Honestly, posting links to properties is only a very small first step, and not terribly useful. Taking a couple of minutes to look at a website is the easy part. This doesn't mean don't do it because it's certainly the mouth of the funnel, just understand that it's only the very tip of the iceberg. The below usually takes several hours to develop a good feel for a particular parcel. There's a lot more to it than just looking at a particular piece of land. The environment around it is just as, if not more, important.

I need people who are willing to actually put time into research... this is what I normally do:
* look at the plat to figure out the actual borders. Sometimes this means contacting the listing realtor through a website link with a very brief "Please send me a copy of the plat and some way to locate the boundaries of the property on Google Earth". Please don't get into details about who or what this is for at this stage. This is considered a perfectly normal request.
* translate that to and look at it extensively in google earth (including the "Show terrain" preference if it isn't already enabled for you - something that looks great "from above" can clearly be useless when viewed in 3-D from a side angle - I also find maximizing the "Elevation Exaggeration" preference useful to get a better sense sometimes - found a cheap one that was basically a hillside - the only flat land on it was the road cutting through it and the railroad 40 feet below that!)
* on the property: look at details of property layout: road placement, pastures/fields, buildings, water, screening, exposed frontage onto public roads, location on top of a mountain next to an interstate but without road access (been there, seen that, understood why it was so cheap)
* near the property: look for location and placement of individual neighbors, developments, churches, commercial, etc.

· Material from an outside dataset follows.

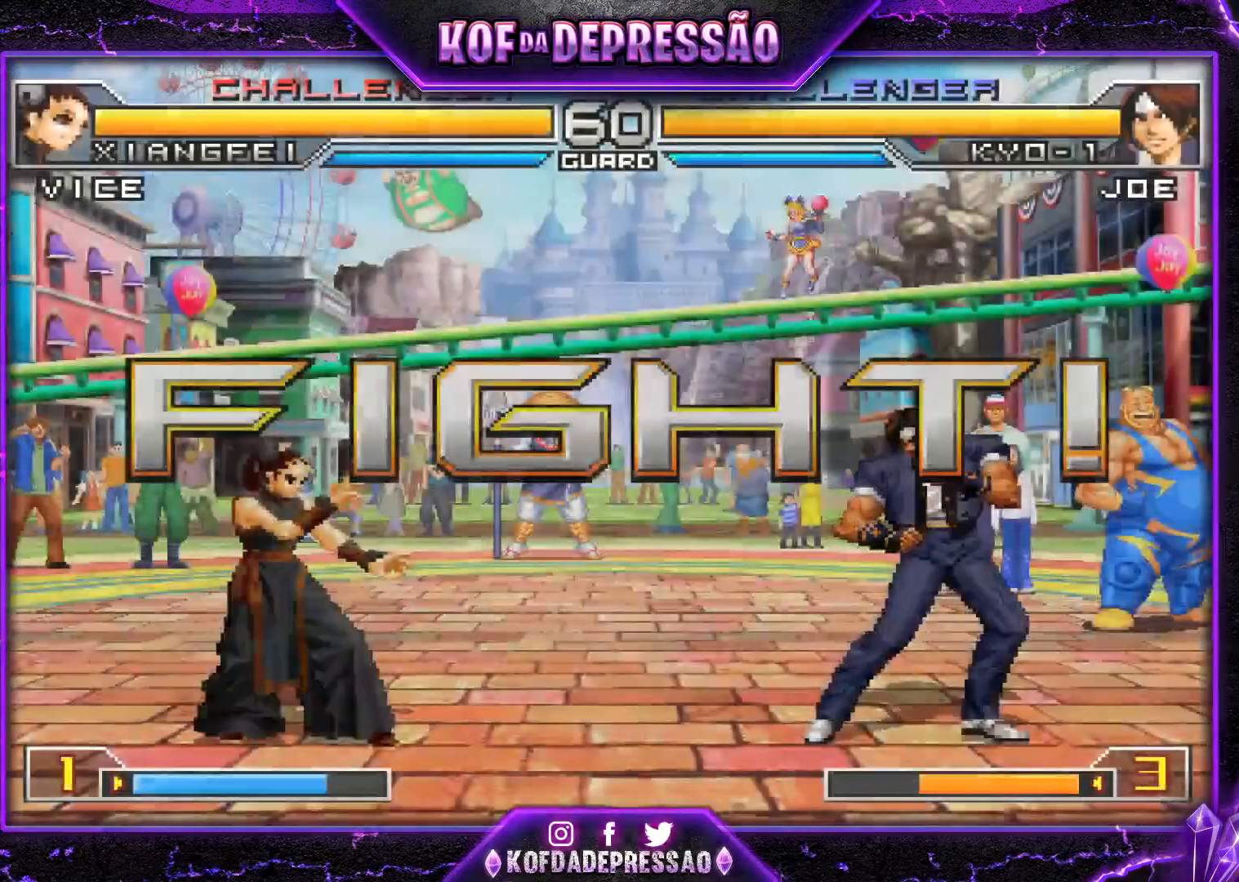
{"buttons": ["R1"], "left_stick": "right", "events": [[100, "R1", "up"], [100, "TRIANGLE", "up"], [116, "SQUARE", "up"], [133, "CROSS", "up"], [150, "left_stick", "left"], [283, "CROSS", "down"], [333, "CROSS", "up"], [333, "left_stick", "down"], [450, "left_stick", "right"], [483, "R1", "down"]]}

Everything within a mile radius or so. Zoom in and fine-tooth-comb it.
* create the "bullseye" showing all of this info in an easy-to-absorb manner. I can do a writeup on my process for this for anyone who is serious.
* write up your observations in detail so others can complement or comment
* look at zillow to get data on how long it's been on the market and what the pricing has been historically
* zoning regulations for both the county and township the property is located in (this takes a lot of parsing, and Legal can be of help)
* look over the Township website if they have one to get a feel for who we'd need to be working with - these are like Councilmen here in MD.
* look at city-data for stats on the nearby towns and general area
* if it's advertised as near state forest or gamelands, figure out which ones and pull maps to determine exactly where those boundaries are in relation to the property. Hunters in the woods is a new set of concerns, but much of the year a non-issue, and a great thing to have as a neighbor...

A lot of this is just "down the rabbit hole" research - spending a bunch of time stalking the property on the interwebs - sucking up data, making observations, figuring out who and what is nearby, what the area is like, and following gleaned leads in this process to learn anything and everything you can about a property AND it's environment.

So that's the "initial sort". After that, things that make the cut are worth adding to a "we need to visit that to get some on-the-ground time" list. :-)


-----

After sleeping on it, here's a followup thought...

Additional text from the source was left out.